> EXERCISE INSTRUCTIONS: Return everything from "I have invented" down to "this as well." in the post below about the remote hive-closing system.

> PASSAGE:

-- start --

# General beekeeping > Alternative beekeeping >  Remotely controlled short term bee hive closing up system

## vasilbvbg

Hi there,

I have invented something I have decided to disclosure to the world and share with all of you. Please fill absolutelly free to use this information in your personal work. I hope this might be useful, any comments are welcome! I'm developing a new project right now which will popup shortly. If you don't mind I can inform you for this as well.
Thank you!

*--- Outline ---*
The innovation is related to automatics, telematics, and implements in the beekeeping area. The goal of the system is to ensure that the bee hive colony closes up simultaneously, in multiple bee hives, during periods of poison hazard without the aid of manual activities. Using a rectangular frame fixed to the immediate front panel of the hive and a mobile door moved by an electrical motor, the system provides the bee hive colony with isolation into the hive. A local controller handles the process at the hive level. A central controller provides central communication between the multiple local hive controllers and operator. The telematics system controls the group-level process on an unlimited number of hives, thus significantly increasing the beekeeper’s work efficiency, when there are numerous hives. The system protects the bee colonies by aiding them in closing up whenever necessary. This way, the system contributes towards preventing bee extinction.

-- end --

> DATA ROWS:
-- start --

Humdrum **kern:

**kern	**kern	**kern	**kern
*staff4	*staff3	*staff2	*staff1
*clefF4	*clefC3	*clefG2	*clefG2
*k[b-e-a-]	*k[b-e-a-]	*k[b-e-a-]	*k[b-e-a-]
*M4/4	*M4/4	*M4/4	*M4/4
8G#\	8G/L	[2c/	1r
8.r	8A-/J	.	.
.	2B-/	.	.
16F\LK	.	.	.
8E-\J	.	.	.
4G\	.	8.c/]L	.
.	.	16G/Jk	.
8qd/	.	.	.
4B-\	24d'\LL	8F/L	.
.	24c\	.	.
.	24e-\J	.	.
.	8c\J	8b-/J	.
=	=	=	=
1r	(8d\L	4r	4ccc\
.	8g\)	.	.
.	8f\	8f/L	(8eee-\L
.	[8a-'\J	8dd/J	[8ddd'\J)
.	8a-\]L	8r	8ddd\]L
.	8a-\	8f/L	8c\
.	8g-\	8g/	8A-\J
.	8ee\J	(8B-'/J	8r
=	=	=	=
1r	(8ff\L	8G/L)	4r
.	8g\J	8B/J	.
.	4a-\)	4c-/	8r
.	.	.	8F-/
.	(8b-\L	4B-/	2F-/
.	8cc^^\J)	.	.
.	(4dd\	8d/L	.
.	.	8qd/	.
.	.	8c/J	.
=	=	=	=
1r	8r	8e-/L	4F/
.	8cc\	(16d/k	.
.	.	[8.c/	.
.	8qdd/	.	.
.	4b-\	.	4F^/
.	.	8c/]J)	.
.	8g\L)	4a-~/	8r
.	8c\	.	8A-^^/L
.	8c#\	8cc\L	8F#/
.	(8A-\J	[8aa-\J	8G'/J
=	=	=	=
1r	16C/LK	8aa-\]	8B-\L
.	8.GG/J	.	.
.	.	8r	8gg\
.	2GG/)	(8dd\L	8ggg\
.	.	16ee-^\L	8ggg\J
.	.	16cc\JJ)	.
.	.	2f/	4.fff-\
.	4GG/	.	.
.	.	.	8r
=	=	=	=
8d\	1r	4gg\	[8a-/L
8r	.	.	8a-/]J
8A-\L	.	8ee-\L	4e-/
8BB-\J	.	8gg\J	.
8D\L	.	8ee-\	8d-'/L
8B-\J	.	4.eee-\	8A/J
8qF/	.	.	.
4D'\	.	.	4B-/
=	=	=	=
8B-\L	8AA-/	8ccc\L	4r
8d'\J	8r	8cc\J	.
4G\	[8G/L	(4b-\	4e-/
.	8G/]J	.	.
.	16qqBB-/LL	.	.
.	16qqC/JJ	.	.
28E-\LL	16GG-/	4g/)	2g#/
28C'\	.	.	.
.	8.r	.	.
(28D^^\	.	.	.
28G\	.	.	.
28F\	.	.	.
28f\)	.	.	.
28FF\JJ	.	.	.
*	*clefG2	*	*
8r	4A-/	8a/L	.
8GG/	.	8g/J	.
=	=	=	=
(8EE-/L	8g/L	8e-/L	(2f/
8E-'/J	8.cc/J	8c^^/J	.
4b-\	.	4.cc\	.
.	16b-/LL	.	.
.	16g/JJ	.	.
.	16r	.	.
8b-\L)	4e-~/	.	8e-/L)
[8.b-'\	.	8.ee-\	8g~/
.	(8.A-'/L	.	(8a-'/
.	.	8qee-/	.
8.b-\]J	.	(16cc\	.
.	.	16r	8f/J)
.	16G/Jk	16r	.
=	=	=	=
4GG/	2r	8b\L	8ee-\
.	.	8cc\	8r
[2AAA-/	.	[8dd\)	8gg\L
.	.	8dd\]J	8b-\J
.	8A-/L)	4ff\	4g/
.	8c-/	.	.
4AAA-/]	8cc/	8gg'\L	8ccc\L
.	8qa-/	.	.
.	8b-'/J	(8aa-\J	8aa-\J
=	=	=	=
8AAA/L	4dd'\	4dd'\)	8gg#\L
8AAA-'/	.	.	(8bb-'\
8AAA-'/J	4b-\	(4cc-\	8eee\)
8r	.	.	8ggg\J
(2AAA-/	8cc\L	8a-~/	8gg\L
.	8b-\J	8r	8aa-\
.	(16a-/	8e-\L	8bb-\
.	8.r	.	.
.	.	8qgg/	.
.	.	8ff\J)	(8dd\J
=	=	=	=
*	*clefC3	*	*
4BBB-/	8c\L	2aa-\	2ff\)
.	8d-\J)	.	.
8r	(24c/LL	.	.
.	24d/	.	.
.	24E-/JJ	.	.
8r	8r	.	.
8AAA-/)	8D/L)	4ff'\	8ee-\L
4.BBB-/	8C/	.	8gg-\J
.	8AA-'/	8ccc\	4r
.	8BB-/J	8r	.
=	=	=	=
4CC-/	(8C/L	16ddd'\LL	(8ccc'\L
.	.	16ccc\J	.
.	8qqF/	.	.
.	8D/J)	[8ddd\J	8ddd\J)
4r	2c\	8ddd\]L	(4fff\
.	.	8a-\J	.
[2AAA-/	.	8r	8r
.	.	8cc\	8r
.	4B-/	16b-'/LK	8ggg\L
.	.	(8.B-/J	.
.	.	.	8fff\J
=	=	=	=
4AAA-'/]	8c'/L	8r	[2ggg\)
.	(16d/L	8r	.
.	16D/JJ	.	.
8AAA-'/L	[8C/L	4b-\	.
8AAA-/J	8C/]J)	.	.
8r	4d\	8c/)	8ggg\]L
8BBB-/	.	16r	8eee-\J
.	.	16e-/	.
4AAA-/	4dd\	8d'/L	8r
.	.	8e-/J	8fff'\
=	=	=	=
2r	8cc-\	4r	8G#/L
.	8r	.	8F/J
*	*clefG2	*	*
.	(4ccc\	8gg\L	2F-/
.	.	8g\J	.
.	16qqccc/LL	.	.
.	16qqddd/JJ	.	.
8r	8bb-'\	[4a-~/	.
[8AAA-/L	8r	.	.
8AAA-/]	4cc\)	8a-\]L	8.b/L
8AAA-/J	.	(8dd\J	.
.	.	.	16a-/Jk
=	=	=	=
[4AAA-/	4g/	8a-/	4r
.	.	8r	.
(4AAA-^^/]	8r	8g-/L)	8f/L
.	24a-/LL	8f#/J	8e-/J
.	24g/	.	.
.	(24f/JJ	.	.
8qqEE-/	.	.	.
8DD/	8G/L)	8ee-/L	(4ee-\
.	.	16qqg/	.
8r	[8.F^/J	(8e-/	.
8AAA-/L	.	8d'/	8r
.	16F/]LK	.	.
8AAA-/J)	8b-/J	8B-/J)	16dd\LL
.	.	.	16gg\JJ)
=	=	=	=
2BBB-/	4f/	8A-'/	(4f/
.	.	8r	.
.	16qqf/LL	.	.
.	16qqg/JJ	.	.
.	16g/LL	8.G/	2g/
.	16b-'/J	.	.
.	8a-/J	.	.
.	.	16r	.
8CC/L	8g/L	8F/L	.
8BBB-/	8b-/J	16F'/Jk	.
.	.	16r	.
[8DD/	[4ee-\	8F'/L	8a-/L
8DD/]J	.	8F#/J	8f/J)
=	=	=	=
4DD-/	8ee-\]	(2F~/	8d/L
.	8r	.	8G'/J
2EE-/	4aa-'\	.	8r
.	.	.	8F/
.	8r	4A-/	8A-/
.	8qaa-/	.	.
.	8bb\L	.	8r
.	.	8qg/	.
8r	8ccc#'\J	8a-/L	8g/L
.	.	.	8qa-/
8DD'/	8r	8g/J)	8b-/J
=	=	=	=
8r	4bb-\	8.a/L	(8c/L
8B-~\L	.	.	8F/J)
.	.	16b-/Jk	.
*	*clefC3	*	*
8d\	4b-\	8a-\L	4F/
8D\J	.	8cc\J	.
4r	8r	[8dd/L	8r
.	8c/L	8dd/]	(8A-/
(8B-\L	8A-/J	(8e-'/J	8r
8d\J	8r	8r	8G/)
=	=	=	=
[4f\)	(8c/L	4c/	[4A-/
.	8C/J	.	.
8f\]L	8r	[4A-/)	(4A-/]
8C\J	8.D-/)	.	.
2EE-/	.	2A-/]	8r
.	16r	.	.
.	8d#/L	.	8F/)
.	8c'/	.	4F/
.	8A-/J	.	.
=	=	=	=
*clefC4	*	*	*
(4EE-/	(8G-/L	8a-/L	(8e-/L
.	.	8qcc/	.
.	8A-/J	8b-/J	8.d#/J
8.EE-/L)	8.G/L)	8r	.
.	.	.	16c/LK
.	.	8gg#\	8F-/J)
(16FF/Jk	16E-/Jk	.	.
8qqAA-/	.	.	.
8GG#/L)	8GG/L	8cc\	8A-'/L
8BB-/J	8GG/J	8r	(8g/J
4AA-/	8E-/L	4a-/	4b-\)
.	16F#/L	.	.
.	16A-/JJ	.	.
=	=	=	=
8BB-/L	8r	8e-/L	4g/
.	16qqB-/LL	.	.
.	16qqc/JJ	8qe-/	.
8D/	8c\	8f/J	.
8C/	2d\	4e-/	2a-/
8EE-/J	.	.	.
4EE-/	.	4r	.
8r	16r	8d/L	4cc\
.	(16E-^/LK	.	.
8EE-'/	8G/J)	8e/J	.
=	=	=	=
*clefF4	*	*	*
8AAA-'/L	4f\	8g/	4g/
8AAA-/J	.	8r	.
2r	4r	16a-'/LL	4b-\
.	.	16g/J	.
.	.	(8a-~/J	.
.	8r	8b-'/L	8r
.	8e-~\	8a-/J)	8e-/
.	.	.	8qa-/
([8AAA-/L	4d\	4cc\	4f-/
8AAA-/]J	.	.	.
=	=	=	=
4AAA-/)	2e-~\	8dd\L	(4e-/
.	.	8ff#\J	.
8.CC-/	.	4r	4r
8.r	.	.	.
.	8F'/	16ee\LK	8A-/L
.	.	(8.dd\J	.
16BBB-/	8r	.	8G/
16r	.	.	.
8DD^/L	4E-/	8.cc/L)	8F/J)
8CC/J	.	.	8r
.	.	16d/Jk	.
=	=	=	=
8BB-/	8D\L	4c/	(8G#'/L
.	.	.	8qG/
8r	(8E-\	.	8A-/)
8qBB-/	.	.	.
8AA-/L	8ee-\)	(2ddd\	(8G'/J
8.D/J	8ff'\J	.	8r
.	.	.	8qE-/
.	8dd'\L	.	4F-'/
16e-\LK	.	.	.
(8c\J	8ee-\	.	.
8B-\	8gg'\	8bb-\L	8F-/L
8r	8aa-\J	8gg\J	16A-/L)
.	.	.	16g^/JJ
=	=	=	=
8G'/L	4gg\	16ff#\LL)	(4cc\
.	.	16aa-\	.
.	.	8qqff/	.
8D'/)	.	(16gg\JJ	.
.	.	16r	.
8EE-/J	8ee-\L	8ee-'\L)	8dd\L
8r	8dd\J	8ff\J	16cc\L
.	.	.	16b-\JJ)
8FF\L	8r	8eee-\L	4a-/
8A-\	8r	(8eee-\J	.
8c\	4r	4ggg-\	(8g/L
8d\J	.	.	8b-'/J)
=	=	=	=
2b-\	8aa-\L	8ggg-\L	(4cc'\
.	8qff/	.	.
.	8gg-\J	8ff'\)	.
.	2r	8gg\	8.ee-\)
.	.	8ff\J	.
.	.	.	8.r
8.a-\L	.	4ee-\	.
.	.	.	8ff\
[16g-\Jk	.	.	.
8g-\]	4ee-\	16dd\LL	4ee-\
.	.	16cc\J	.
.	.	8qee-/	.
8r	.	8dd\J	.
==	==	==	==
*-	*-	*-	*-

-- end --

> EXERCISE RESULT:
I have invented something I have decided to disclosure to the world and share with all of you. Please fill absolutelly free to use this information in your personal work. I hope this might be useful, any comments are welcome! I'm developing a new project right now which will popup shortly. If you don't mind I can inform you for this as well.